Exercise instructions -> In the records below, find the line with "7: (751, 154, 1.45)" and the line with "50: (275, 223, 0.66)". Print both exactly, along with every line between them, and no other line.

Exercise input ->
·····

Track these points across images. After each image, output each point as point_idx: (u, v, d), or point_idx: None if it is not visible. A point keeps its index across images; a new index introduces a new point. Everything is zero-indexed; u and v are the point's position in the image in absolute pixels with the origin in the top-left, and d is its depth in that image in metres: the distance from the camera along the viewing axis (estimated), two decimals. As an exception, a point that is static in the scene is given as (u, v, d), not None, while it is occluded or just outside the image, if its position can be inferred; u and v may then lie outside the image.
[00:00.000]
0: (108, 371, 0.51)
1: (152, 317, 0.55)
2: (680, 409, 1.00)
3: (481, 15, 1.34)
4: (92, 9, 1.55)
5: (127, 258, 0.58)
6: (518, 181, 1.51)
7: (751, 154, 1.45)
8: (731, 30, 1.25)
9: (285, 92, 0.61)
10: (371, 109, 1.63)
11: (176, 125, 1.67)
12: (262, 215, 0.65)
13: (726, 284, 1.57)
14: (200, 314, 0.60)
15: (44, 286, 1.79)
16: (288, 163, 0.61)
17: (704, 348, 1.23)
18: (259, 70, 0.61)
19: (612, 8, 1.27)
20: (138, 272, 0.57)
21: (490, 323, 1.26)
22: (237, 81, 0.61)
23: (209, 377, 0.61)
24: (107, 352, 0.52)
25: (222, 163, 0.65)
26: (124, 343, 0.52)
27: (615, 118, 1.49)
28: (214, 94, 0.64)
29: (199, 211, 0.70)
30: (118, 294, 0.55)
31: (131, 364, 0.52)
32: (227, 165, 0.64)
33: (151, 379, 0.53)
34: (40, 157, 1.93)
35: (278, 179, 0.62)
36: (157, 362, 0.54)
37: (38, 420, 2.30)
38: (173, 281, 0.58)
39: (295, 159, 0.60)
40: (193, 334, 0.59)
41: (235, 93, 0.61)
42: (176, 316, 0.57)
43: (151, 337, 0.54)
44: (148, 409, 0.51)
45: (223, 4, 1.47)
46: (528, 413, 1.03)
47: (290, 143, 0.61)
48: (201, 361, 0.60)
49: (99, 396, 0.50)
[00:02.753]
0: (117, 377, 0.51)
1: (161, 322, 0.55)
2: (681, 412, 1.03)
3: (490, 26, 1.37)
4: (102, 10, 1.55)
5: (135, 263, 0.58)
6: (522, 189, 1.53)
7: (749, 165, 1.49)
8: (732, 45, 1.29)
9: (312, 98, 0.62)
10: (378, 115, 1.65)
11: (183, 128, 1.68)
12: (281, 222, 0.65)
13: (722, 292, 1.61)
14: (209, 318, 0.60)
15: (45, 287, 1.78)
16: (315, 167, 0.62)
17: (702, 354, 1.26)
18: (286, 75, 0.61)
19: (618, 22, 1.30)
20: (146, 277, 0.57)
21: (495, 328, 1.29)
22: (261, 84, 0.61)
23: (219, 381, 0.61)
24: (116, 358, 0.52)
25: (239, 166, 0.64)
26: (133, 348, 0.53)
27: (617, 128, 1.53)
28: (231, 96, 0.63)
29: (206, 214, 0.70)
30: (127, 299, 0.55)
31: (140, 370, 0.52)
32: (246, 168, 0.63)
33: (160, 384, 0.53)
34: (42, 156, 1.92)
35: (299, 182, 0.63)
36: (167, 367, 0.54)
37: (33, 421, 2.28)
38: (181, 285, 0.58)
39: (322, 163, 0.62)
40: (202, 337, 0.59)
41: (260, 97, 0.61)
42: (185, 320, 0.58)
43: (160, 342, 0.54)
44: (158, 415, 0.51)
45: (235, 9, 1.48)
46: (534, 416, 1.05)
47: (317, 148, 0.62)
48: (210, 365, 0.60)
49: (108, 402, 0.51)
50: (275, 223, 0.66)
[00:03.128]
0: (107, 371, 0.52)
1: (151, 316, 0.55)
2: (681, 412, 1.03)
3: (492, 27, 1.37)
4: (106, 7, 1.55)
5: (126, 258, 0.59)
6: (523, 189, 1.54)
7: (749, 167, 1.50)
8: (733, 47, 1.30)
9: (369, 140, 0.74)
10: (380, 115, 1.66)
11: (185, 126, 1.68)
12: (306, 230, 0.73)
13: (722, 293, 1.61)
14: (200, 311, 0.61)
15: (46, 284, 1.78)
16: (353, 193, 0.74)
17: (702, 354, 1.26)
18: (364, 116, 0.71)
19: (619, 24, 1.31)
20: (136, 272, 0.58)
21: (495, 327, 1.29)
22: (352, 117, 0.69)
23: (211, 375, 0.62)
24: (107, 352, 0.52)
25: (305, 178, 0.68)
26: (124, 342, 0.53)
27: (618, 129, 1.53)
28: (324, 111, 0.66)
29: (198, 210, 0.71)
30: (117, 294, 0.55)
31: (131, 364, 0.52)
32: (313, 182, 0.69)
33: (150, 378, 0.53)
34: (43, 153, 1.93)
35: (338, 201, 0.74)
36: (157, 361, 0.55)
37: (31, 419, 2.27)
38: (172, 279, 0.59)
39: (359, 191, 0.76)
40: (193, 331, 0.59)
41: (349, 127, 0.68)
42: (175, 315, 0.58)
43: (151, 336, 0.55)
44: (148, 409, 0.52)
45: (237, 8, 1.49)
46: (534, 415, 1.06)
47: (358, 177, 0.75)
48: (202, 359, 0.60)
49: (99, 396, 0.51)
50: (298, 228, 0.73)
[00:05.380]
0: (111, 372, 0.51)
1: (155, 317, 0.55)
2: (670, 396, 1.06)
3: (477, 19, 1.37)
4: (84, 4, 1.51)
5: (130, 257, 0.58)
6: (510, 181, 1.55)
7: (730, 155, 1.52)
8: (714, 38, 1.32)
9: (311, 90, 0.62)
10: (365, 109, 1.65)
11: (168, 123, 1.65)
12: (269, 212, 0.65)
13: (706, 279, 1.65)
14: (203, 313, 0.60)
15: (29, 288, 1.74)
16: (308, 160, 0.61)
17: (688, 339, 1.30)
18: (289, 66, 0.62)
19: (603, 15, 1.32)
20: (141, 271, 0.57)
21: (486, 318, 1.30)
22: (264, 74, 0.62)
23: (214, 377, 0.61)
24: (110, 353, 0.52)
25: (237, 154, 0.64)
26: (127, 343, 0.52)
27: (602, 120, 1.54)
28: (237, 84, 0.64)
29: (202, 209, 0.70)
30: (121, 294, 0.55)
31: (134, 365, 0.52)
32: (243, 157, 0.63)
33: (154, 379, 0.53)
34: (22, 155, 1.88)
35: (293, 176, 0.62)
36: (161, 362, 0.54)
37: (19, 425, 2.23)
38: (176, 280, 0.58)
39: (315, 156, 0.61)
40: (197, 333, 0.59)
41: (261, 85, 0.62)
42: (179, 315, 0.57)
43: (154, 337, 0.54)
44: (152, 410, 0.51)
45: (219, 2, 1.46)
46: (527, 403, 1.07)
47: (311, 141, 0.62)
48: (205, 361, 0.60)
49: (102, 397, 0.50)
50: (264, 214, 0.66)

·····

Output of the exercise ->
7: (751, 154, 1.45)
8: (731, 30, 1.25)
9: (285, 92, 0.61)
10: (371, 109, 1.63)
11: (176, 125, 1.67)
12: (262, 215, 0.65)
13: (726, 284, 1.57)
14: (200, 314, 0.60)
15: (44, 286, 1.79)
16: (288, 163, 0.61)
17: (704, 348, 1.23)
18: (259, 70, 0.61)
19: (612, 8, 1.27)
20: (138, 272, 0.57)
21: (490, 323, 1.26)
22: (237, 81, 0.61)
23: (209, 377, 0.61)
24: (107, 352, 0.52)
25: (222, 163, 0.65)
26: (124, 343, 0.52)
27: (615, 118, 1.49)
28: (214, 94, 0.64)
29: (199, 211, 0.70)
30: (118, 294, 0.55)
31: (131, 364, 0.52)
32: (227, 165, 0.64)
33: (151, 379, 0.53)
34: (40, 157, 1.93)
35: (278, 179, 0.62)
36: (157, 362, 0.54)
37: (38, 420, 2.30)
38: (173, 281, 0.58)
39: (295, 159, 0.60)
40: (193, 334, 0.59)
41: (235, 93, 0.61)
42: (176, 316, 0.57)
43: (151, 337, 0.54)
44: (148, 409, 0.51)
45: (223, 4, 1.47)
46: (528, 413, 1.03)
47: (290, 143, 0.61)
48: (201, 361, 0.60)
49: (99, 396, 0.50)
[00:02.753]
0: (117, 377, 0.51)
1: (161, 322, 0.55)
2: (681, 412, 1.03)
3: (490, 26, 1.37)
4: (102, 10, 1.55)
5: (135, 263, 0.58)
6: (522, 189, 1.53)
7: (749, 165, 1.49)
8: (732, 45, 1.29)
9: (312, 98, 0.62)
10: (378, 115, 1.65)
11: (183, 128, 1.68)
12: (281, 222, 0.65)
13: (722, 292, 1.61)
14: (209, 318, 0.60)
15: (45, 287, 1.78)
16: (315, 167, 0.62)
17: (702, 354, 1.26)
18: (286, 75, 0.61)
19: (618, 22, 1.30)
20: (146, 277, 0.57)
21: (495, 328, 1.29)
22: (261, 84, 0.61)
23: (219, 381, 0.61)
24: (116, 358, 0.52)
25: (239, 166, 0.64)
26: (133, 348, 0.53)
27: (617, 128, 1.53)
28: (231, 96, 0.63)
29: (206, 214, 0.70)
30: (127, 299, 0.55)
31: (140, 370, 0.52)
32: (246, 168, 0.63)
33: (160, 384, 0.53)
34: (42, 156, 1.92)
35: (299, 182, 0.63)
36: (167, 367, 0.54)
37: (33, 421, 2.28)
38: (181, 285, 0.58)
39: (322, 163, 0.62)
40: (202, 337, 0.59)
41: (260, 97, 0.61)
42: (185, 320, 0.58)
43: (160, 342, 0.54)
44: (158, 415, 0.51)
45: (235, 9, 1.48)
46: (534, 416, 1.05)
47: (317, 148, 0.62)
48: (210, 365, 0.60)
49: (108, 402, 0.51)
50: (275, 223, 0.66)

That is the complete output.